Effect of Viscosity on the Formation of Porous Polydimethylsiloxane for Wearable Device Applications

Medical devices, which enhance the quality of life, have experienced a gradual increase in demand. Various research groups have attempted to incorporate soft materials such as skin into wearable devices. We developed a stretchable substrate with high elasticity by forming a porous structure on polydimethylsiloxane (PDMS). To optimize the porous structure, we propose a manufacturing process that utilizes a high-pressure steam with different viscosities (400, 800, 2100, and 3000 cP) of an uncured PDMS solution.
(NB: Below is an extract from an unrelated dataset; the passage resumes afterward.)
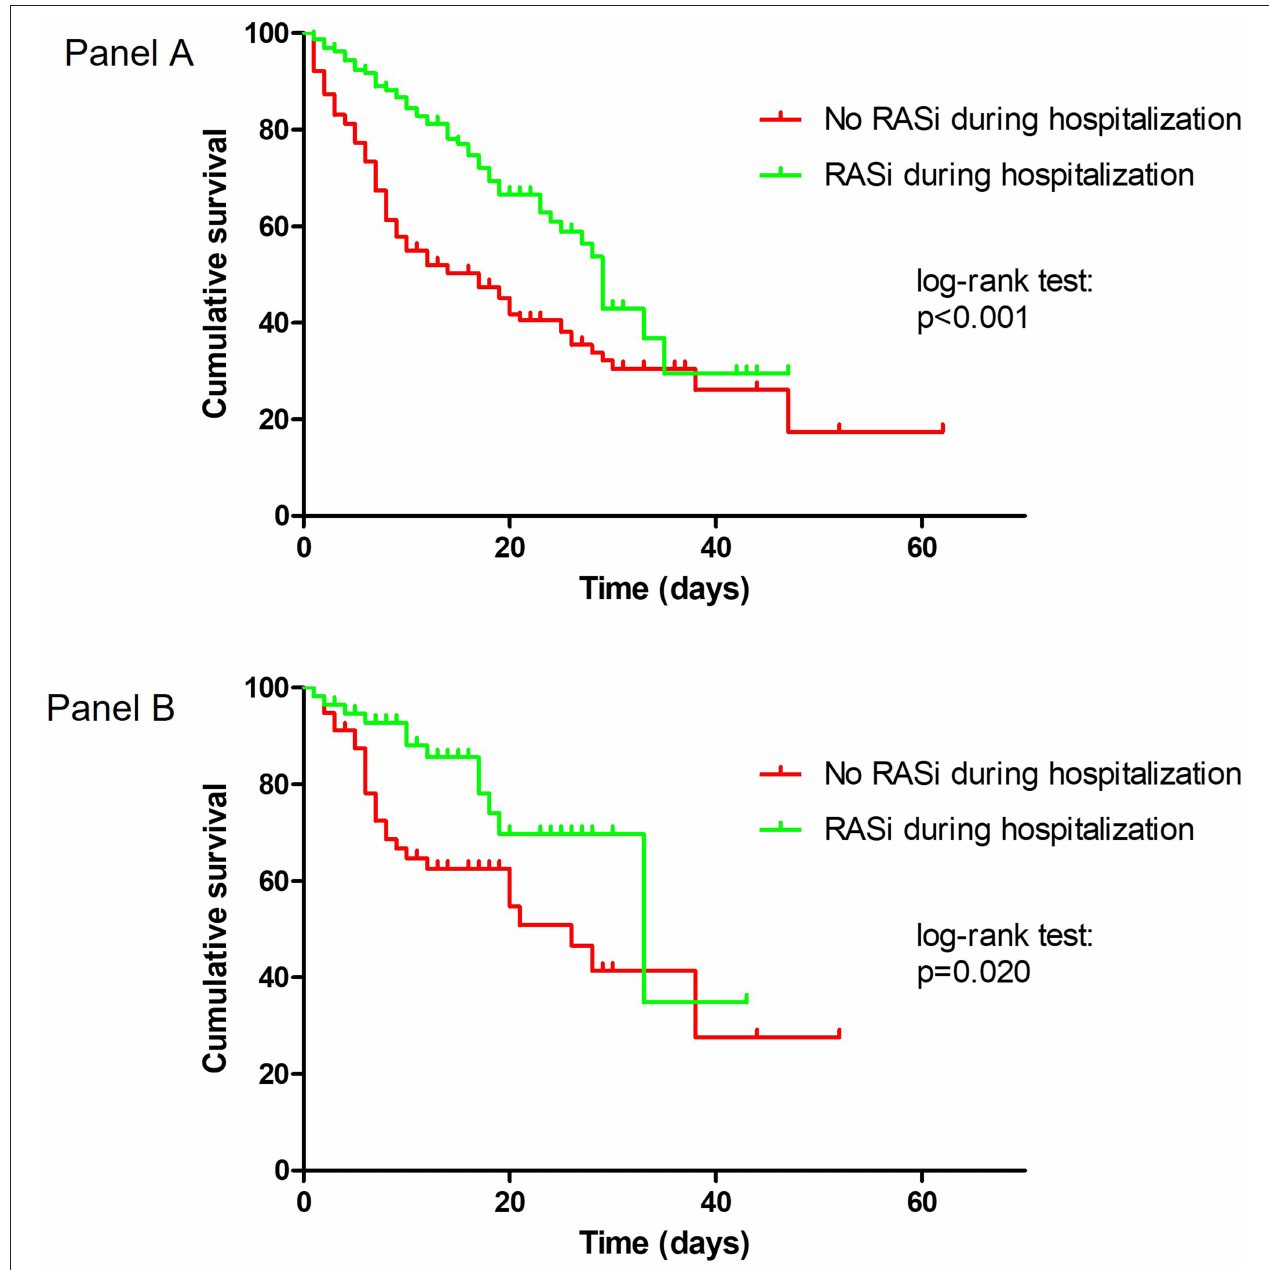
FIGURE 1 | Kaplan–Meier survival curves according to RASi therapy during hospitalization. (A) Overall population. (B) Propensity score matched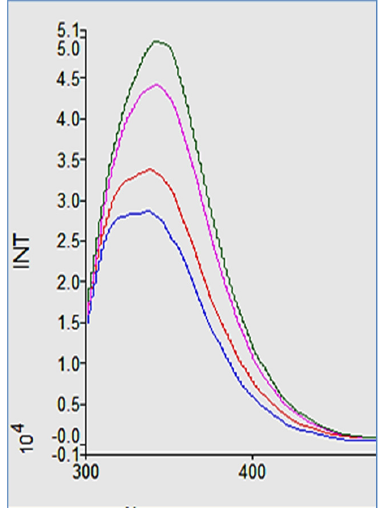
Figure 6. Anti-inflammatory activities of light (IDHBH) and dark (DHBH) essential oils Green: BSA; Pink: Dark oil; Red: Light oil; Blue: Ibugesic Ibugesic (+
The proposed method simplifies the manufacturing of porous structures and is cost-effective compared to other technologies. Porous structures of various viscosities were formed, and their electrical and mechanical properties evaluated. Porous PDMS (3000 cP) was formed in a sponge-like three-dimensional porous structure, compared to PDMS formed by other viscosities. The elongation of porous PDMS (3000 cP) was increased by up to 30%, and the relative resistance changed to less than 1000 times with the maximum strain test. The relative resistance increased the initial resistance (R(0)) by approximately 10 times during the 1500-times repeated cycling tests with 30% strain. As a result, patch-type wearable devices based on soft materials can provide an innovative platform that can connect with the human skin for robotics applications and for continuous health monitoring.